Exploding volcanoes explain weird Mars rock
The eruptions went on to shape the strange landscape that is Medusae Fossae and led to a planet-wide ocean
Huge volcanic eruptions may have changed the face of Mars over the course of 500 million years, and even caused an ocean to wash over the entire planet. That's the conclusion of a new study by Lujendra Ojha, a planetary scientist at John Hopkins University in Maryland, USA, who says it has the potential to alter scientific understanding of Mars' make-up.
Ojha's research centred on the Medusae Fossae Formation, a large geological unit of probable volcanic origin on Mars.
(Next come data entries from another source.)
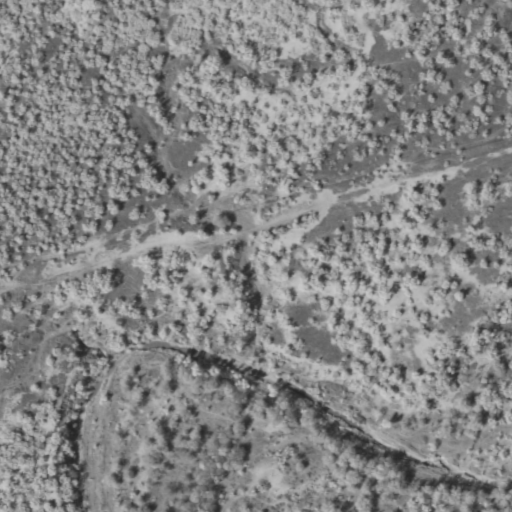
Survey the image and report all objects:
river: (247, 381)
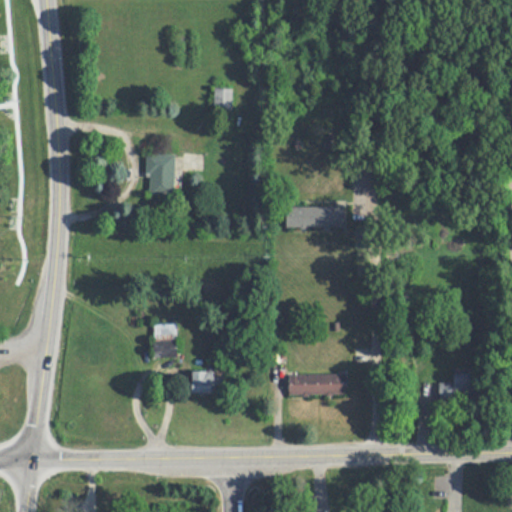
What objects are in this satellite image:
building: (223, 98)
building: (161, 174)
building: (315, 216)
road: (53, 229)
road: (373, 332)
building: (165, 340)
road: (22, 348)
building: (206, 382)
building: (318, 384)
building: (461, 387)
road: (255, 454)
road: (230, 483)
road: (27, 485)
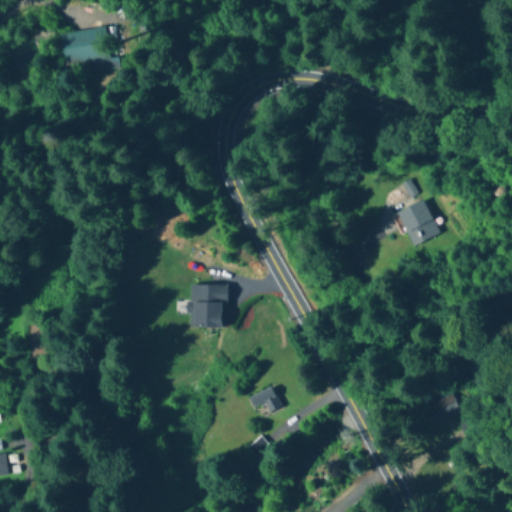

Its hilly, steep nature contrasts with the flatter surrounding environment but, by looking at radar and gravity data, Ojha and his fellow researcher, Kevin Lewis, found the area to be less dense than the rest of the Red Planet's crust.
Since the density near-matched the terrestrial rock ignimbrite that forms on Earth after volcanic gases cool into solids, it offers evidence that Medusae Fossae was formed by deposits or porous rock from volcanic eruptions staring 3 billion years ago. For it to have affected such a wide area, however, means the explosions would have needed to be gigantic. If that was the case, then huge amounts of carbon dioxide and methane is likely to have been ejected into the atmosphere, and the greenhouse effect would have had widespread consequences.
Most crucially this would have led to a global ocean that was nine centimetres deep. Meanwhile, the atmosphere would have been affected by hydrogen sulphide and sulphur affecting the potential for life. It also drives a nail into conspiracy theories that Medusae Fossae was the landing site for UFOs, but that was always a farfetched idea.